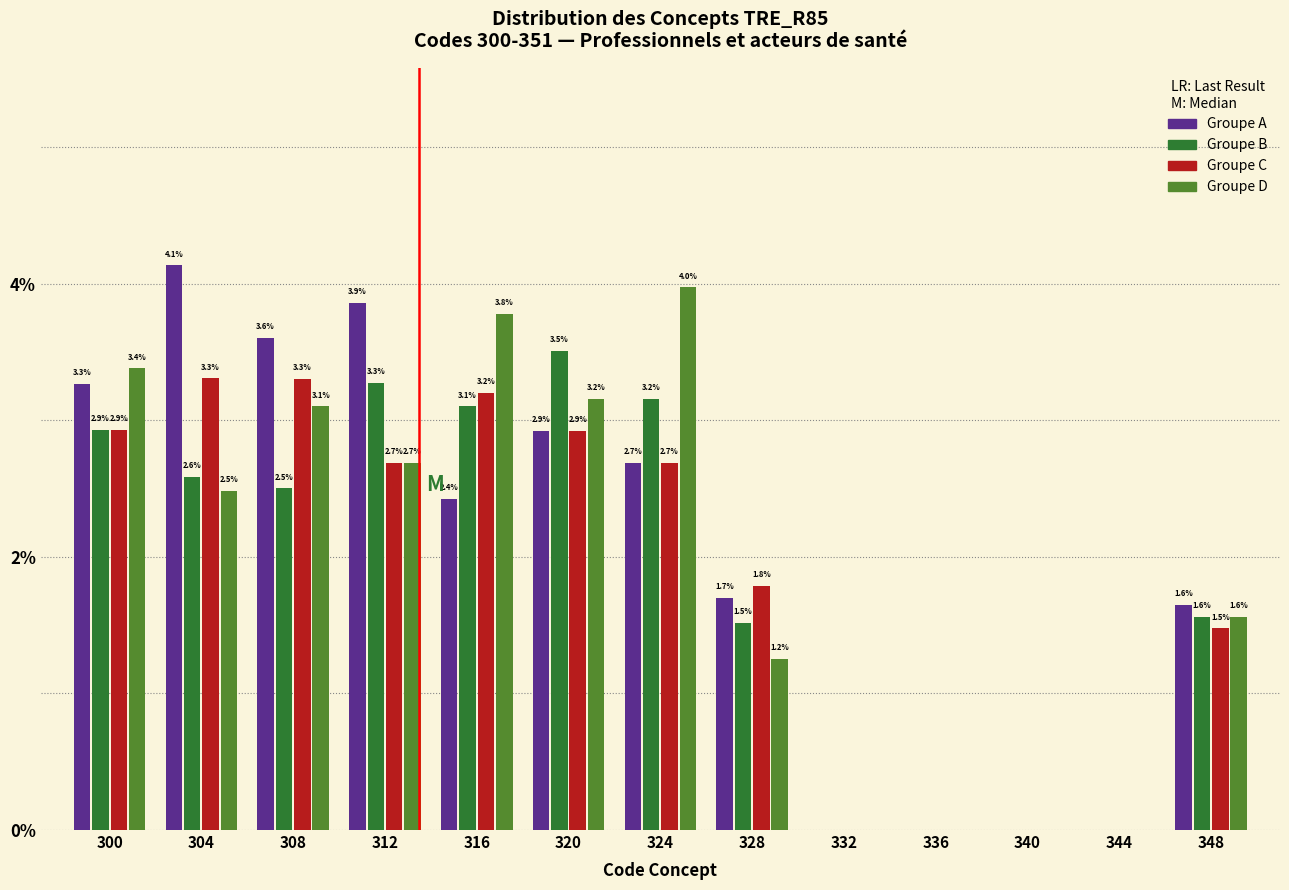

Is it true that Groupe C equals -2.2 at 344?

False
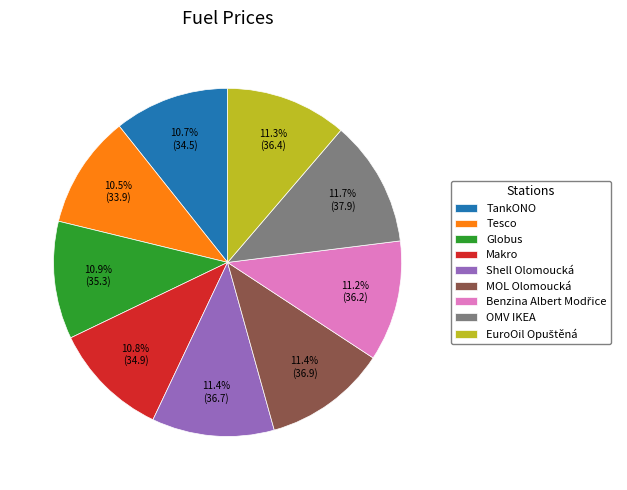

Does Makro represent more than half of the total?

No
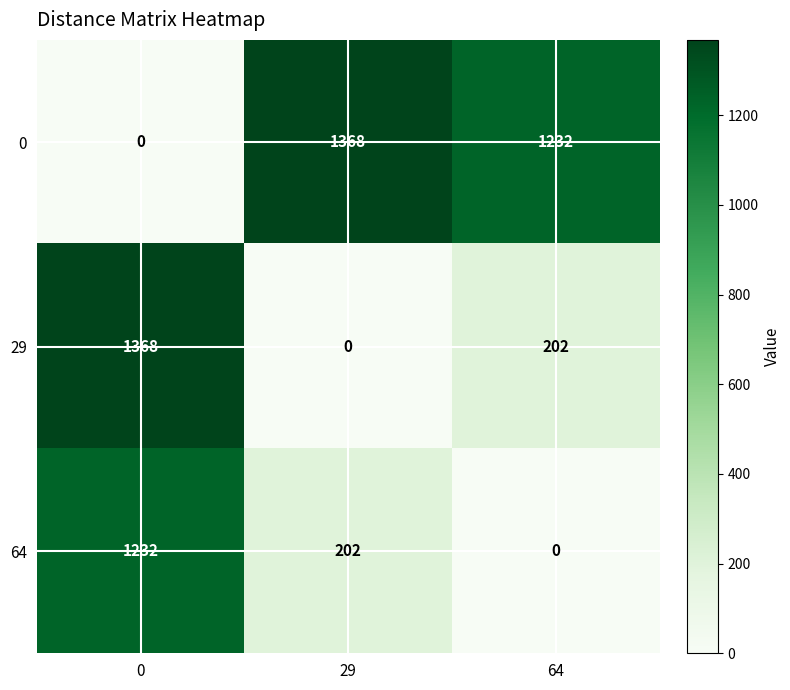

How many distinct data groups are displayed?

3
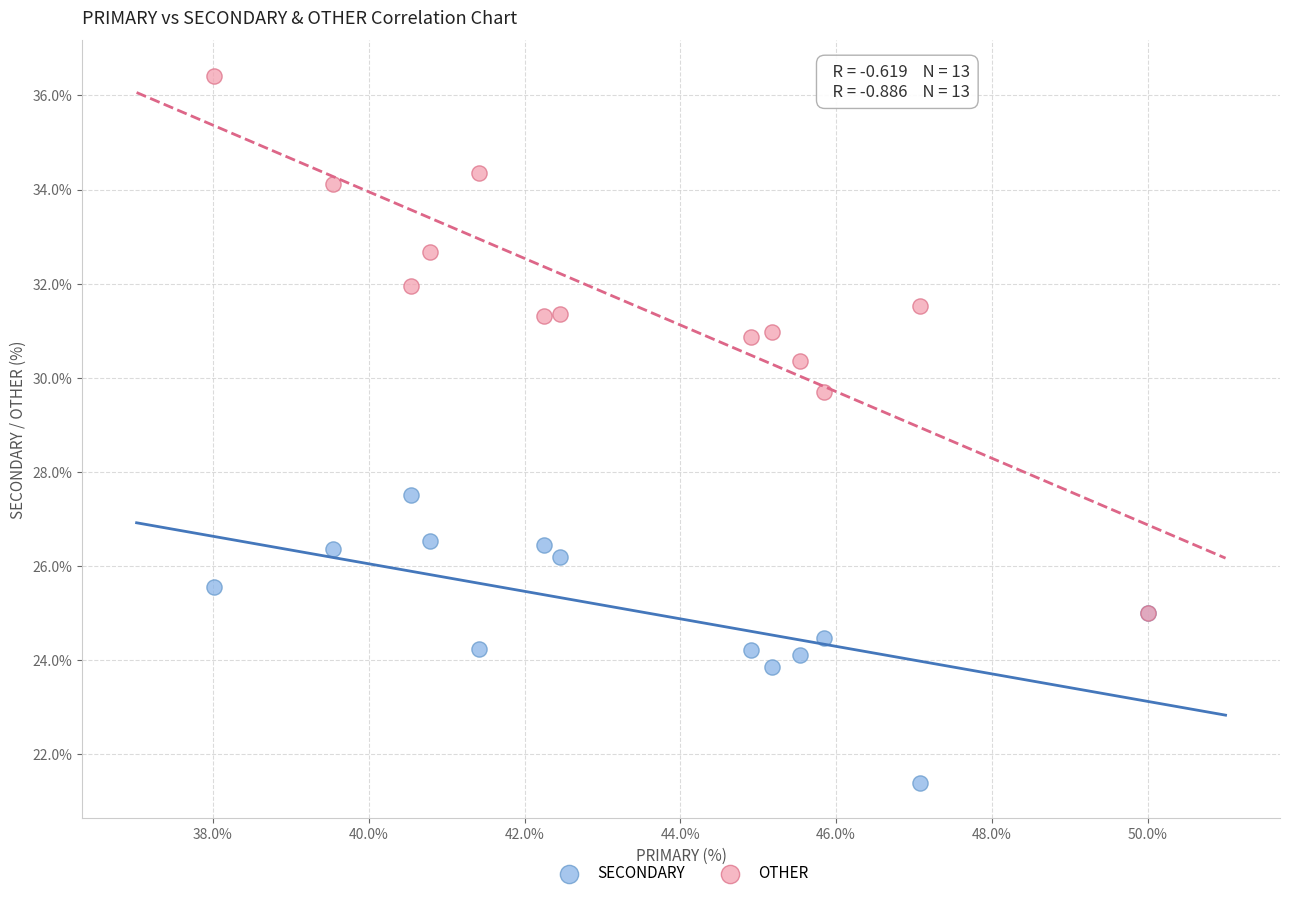

Across all series, what Y value is closest to 28?

27.5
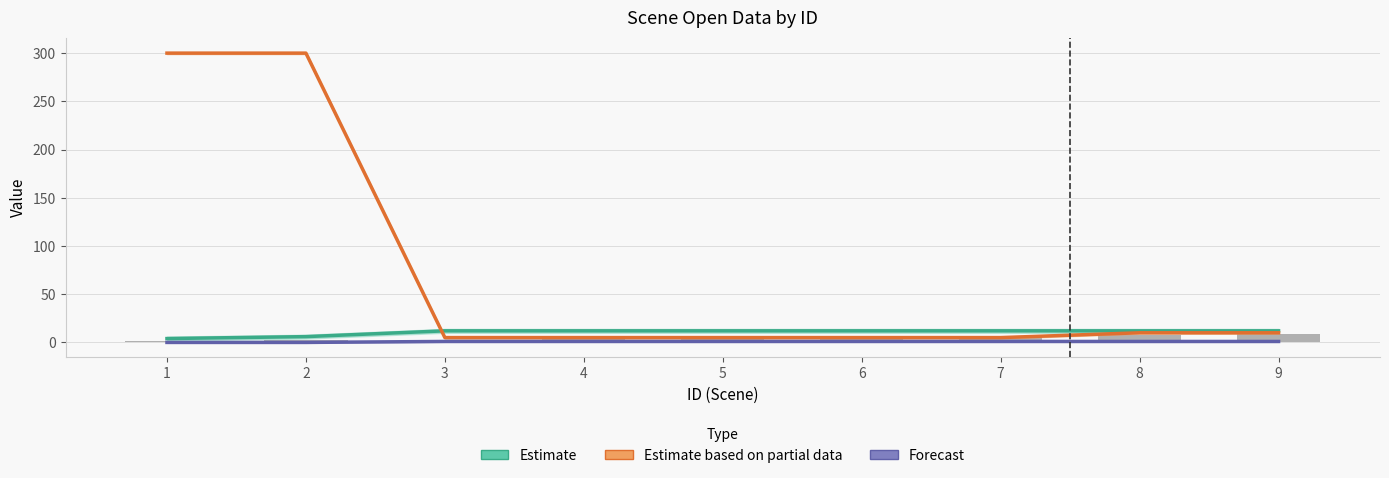

At which category does the chart reach its minimum across all series?

1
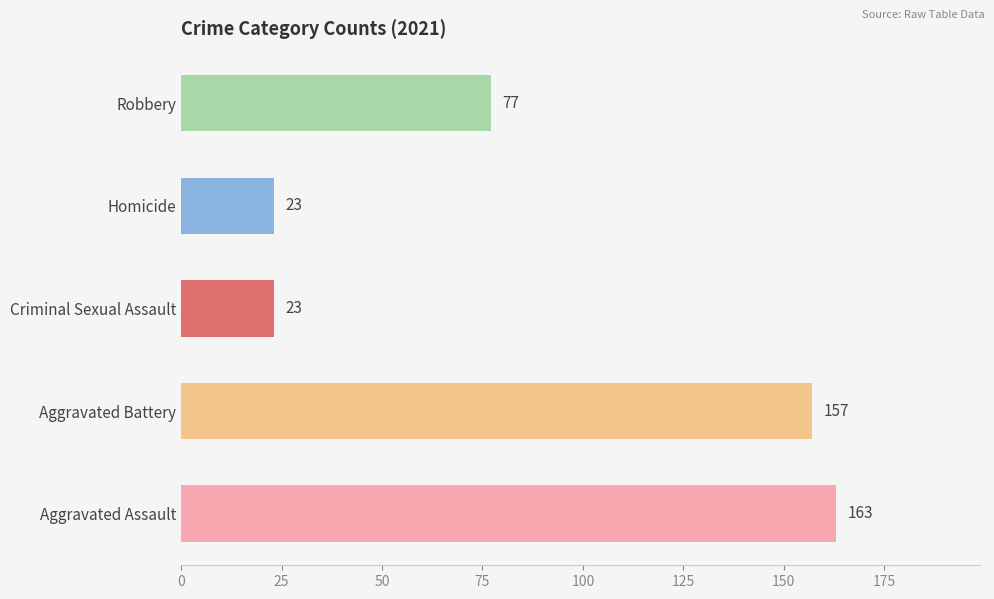

What is the difference between the values at Aggravated Assault and Robbery?

86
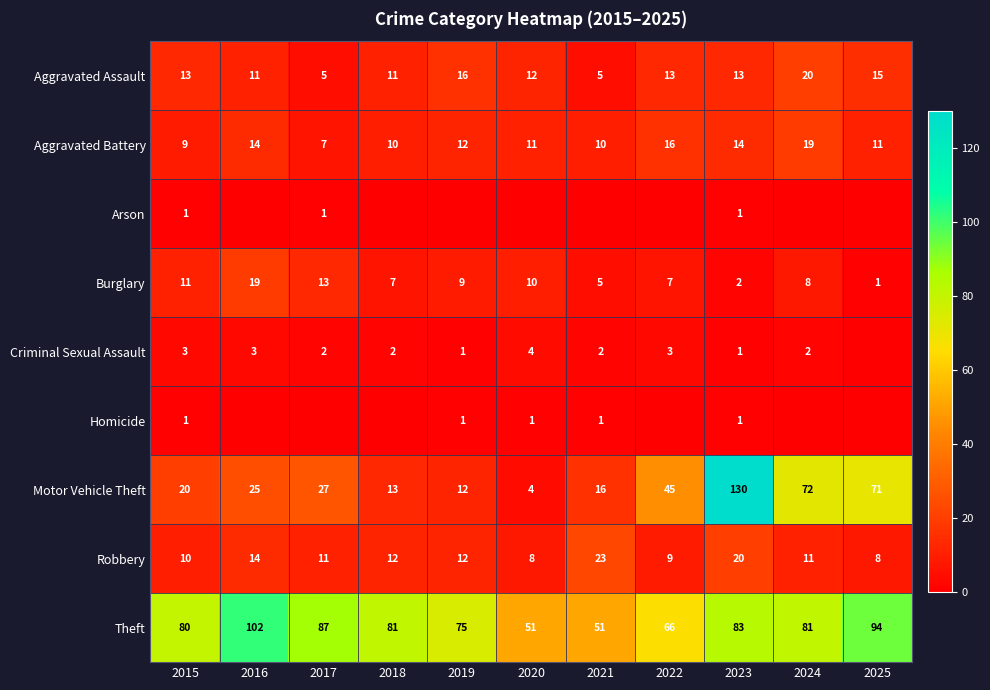

True or false: Motor Vehicle Theft has a value of 20 at 2015.

True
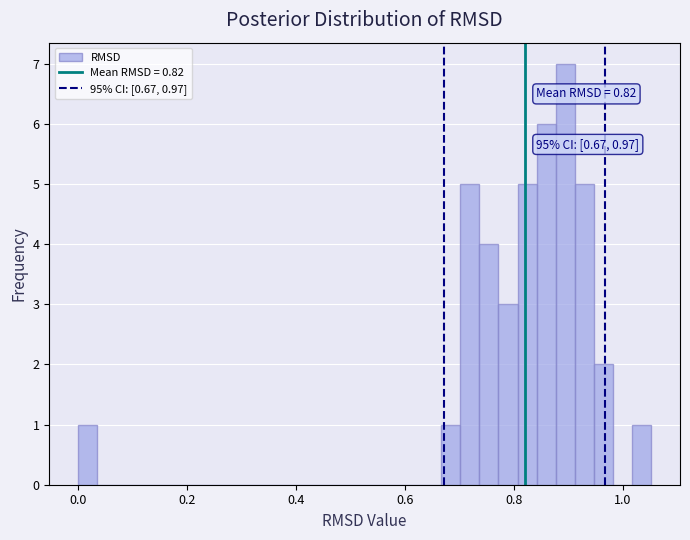

Read against the x-axis, roughly where is the centre of the tallest bar?

0.90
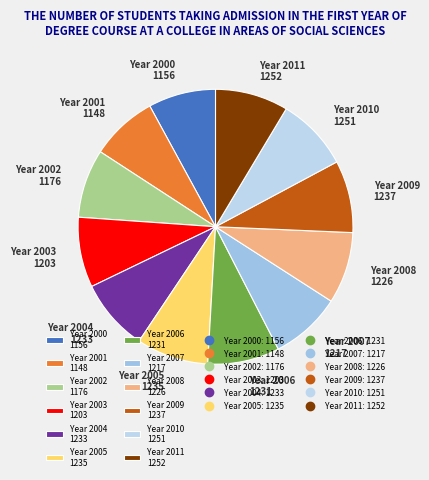

Count the number of slices in the pie.

12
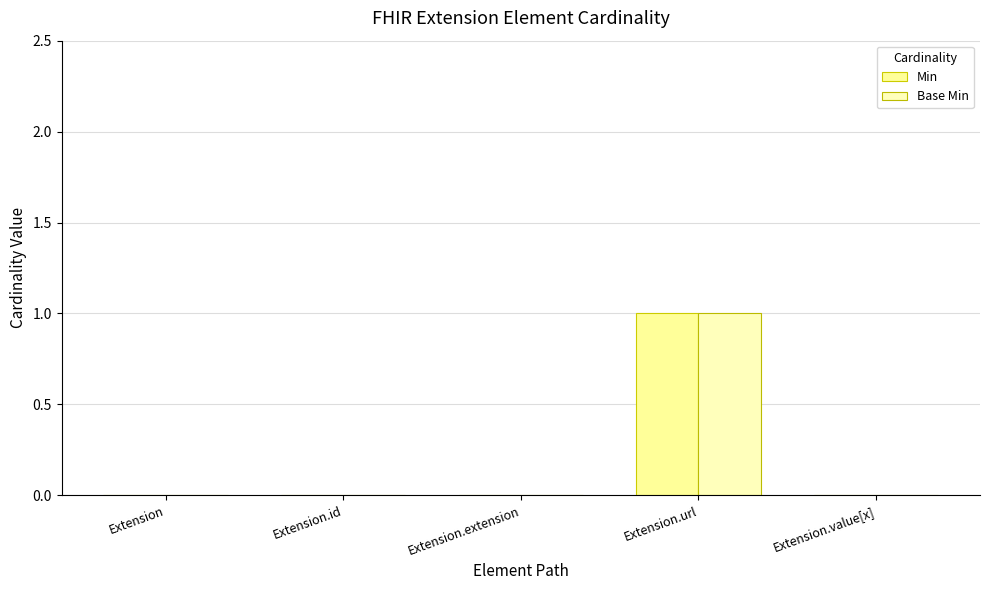

Which series changed the most between Extension and Extension.value[x]?

Min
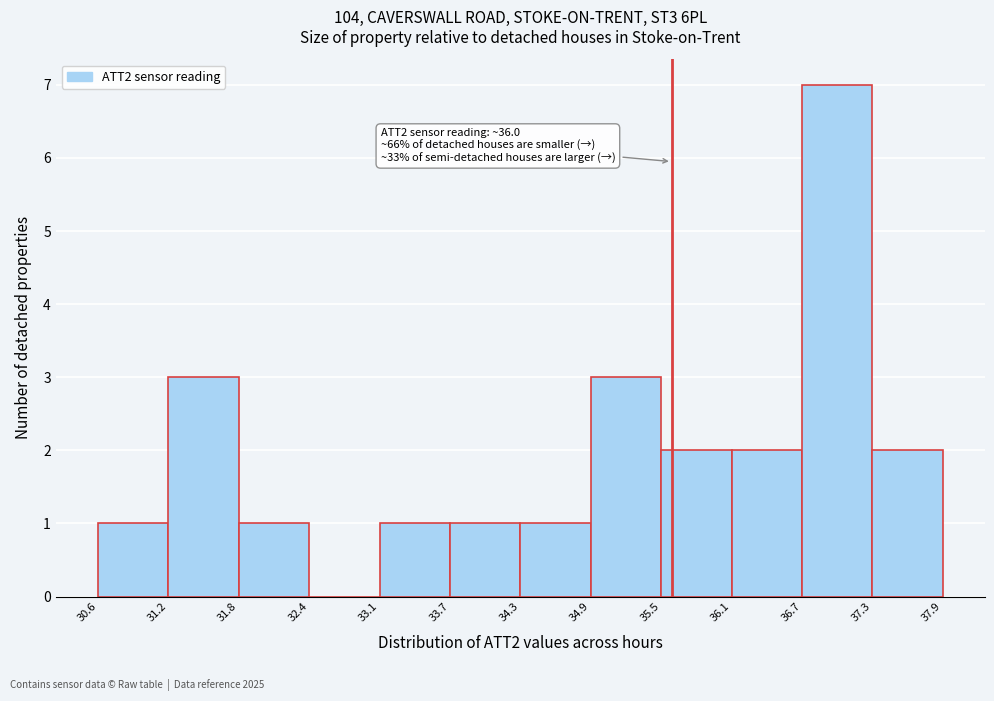

Which range on the x-axis has the tallest bar?

36.7 to 37.3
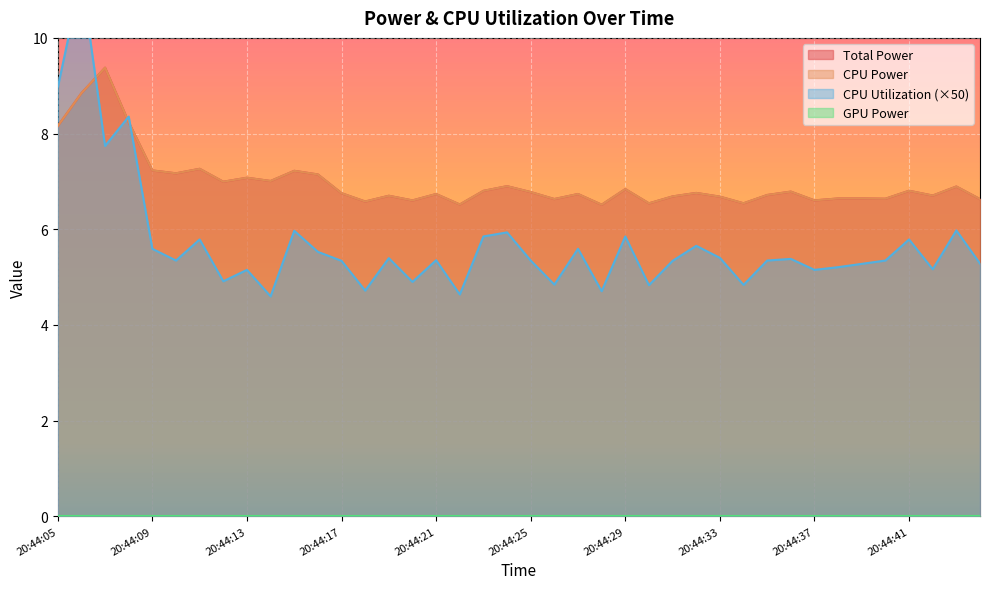

At how many categories does at least one series exceed 10?

1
__________________________________________________
Copy out the lines from the one holding "Which range on" through the last of the lines above, both included, and leave out the pictures.

RESULT BELOW:
Which range on the x-axis has the tallest bar?

36.7 to 37.3

At how many categories does at least one series exceed 10?

1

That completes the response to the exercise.